OpenTelemetry makes getting started quick and simple, Mittal said. Data engineers and developers can incorporate instrumentation into their apps and data pipelines using the automatic instrumentation packages provided by the system. The tools help enterprises gather, process and release data in a vendor-agnostic format. This frees enterprises from having to support and manage several observability data formats.
OpenTelemetry can be helpful for data engineering teams tasked with supporting numerous languages and frameworks. It enables enterprises to use a uniform specification for transferring telemetry data which lowers application overhead, Mittal said.
Opstrace is a general-purpose observability platform that also supports data observability. It includes comprehensive security features, alert management and collection integrations for gathering data from other tools and services.
Opstrace makes getting started very simple, Mittal said. An Opstrace cluster can be set up and running in a matter of minutes. If enterprises already have Prometheus set up, it becomes simpler.
Enterprises can install Opstrace in their Google Cloud or AWS account to use it as a full-featured cloud-based observability platform. Integrations with transport layer security (TLS) certificates simplify security configurations for both reading and writing data.
Prometheus is an open source monitoring tool for implementing metrics and triggering alerts that can be useful for data observability. It includes vital capabilities for analyzing time series data and transforming it into derived time series based on various criteria. It comes with the PromQL query language for generating graphs, tables and alerts on the fly. It also supports a variety of visualization tools.

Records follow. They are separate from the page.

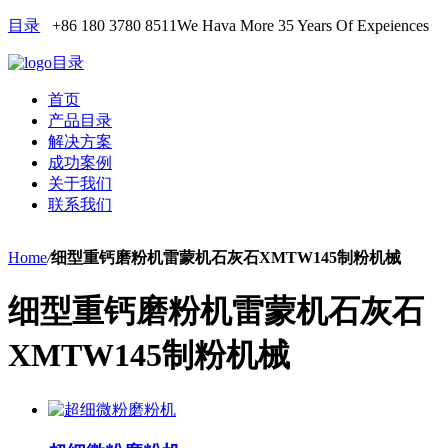
目录
+86 180 3780 8511
We Hava More 35 Years Of Expeiences
目录
首页
产品目录
解决方案
成功案例
关于我们
联系我们
Home
/
细型重钙磨粉机雷蒙机石灰石XMTW145制粉机械
细型重钙磨粉机雷蒙机石灰石
XMTW145制粉机械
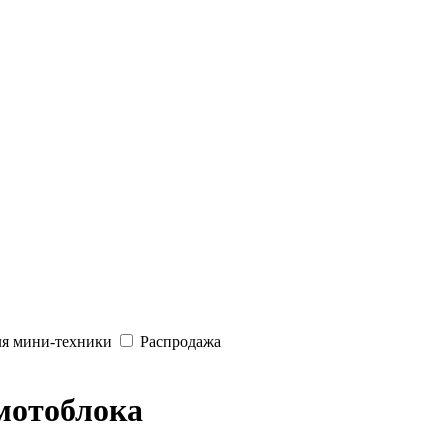
ля мини-техники
Распродажа
 мотоблока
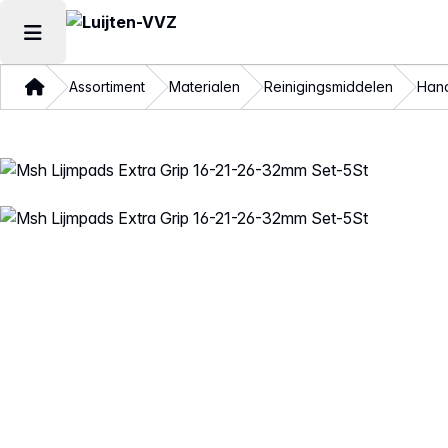
Hoofdmenu openen
Thuis
Assortiment
Materialen
Reinigingsmiddelen
Hand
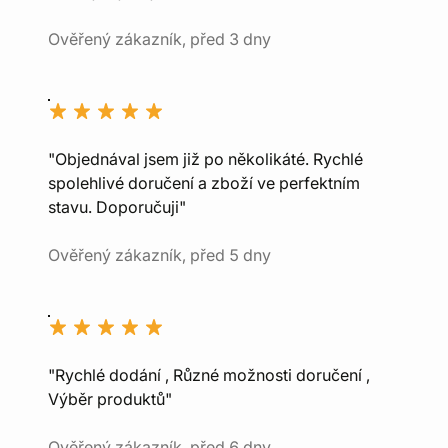
Ověřený zákazník, před 3 dny
"Objednával jsem již po několikáté. Rychlé
spolehlivé doručení a zboží ve perfektním
stavu. Doporučuji"
Ověřený zákazník, před 5 dny
"Rychlé dodání , Různé možnosti doručení ,
Výběr produktů"
Ověřený zákazník, před 6 dny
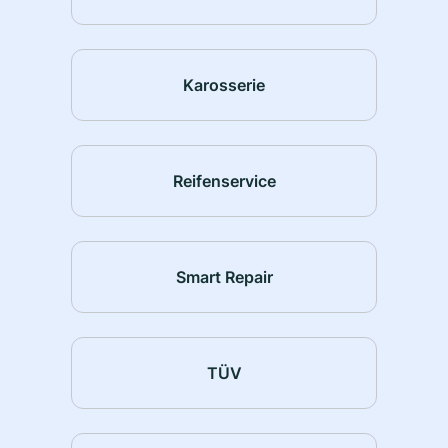
Karosserie
Reifenservice
Smart Repair
TÜV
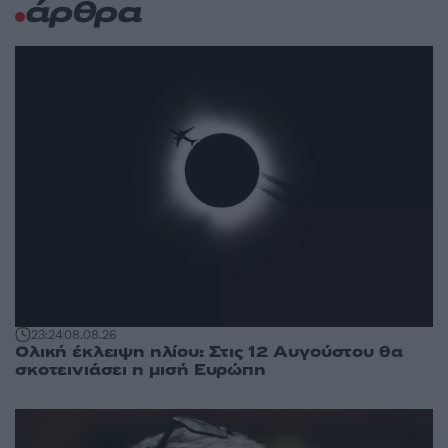
άρθρα
23:24
08.08.26
Ολική έκλειψη ηλίου: Στις 12 Αυγούστου θα
σκοτεινιάσει η μισή Ευρώπη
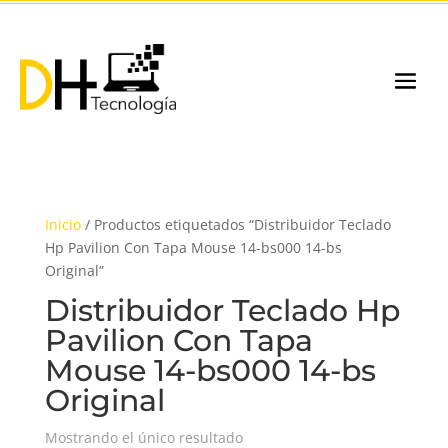
Inicio
/ Productos etiquetados “Distribuidor Teclado
Hp Pavilion Con Tapa Mouse 14-bs000 14-bs
Original”
Distribuidor Teclado Hp
Pavilion Con Tapa
Mouse 14-bs000 14-bs
Original
Mostrando el único resultado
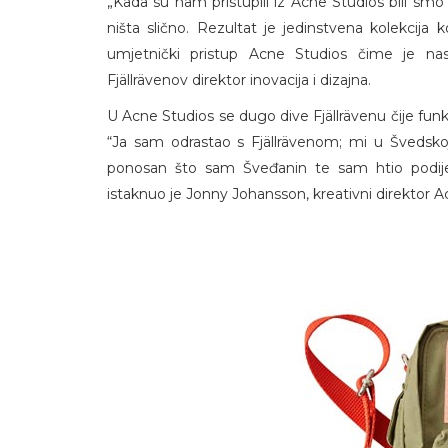
„Kada su nam pristupili iz Acne Studios bili smo p
ništa slično. Rezultat je jedinstvena kolekcija 
umjetnički pristup Acne Studios čime je nas
Fjällrävenov direktor inovacija i dizajna.
U Acne Studios se dugo dive Fjällrävenu čije fun
“Ja sam odrastao s Fjällrävenom; mi u Švedsk
ponosan što sam Šveđanin te sam htio podijeli
istaknuo je Jonny Johansson, kreativni direktor A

When enterprises have already set up Prometheus, setting up other tools like Opstrace is simpler. Enterprises simply need to make a few small changes to the Prometheus configuration file to be able to transport data from Prometheus to an Opstrace cluster, Mittal said.
Vector is a tool to assist enterprises in creating data pipelines for logs and analytics. Vector helps gather, process and distribute the spans, traces, logs and metrics of their data application to their chosen tool, Mittal said.
It uses a directed acyclic graph (DAG) based methodology to facilitate the flow and transformation of data from one stage to another. Enterprises can define the DAG using formats such as TOML, YAML or JSON files. The Vector Remap Language (VRL) can help transform observability events and set criteria for further filtering and routing events.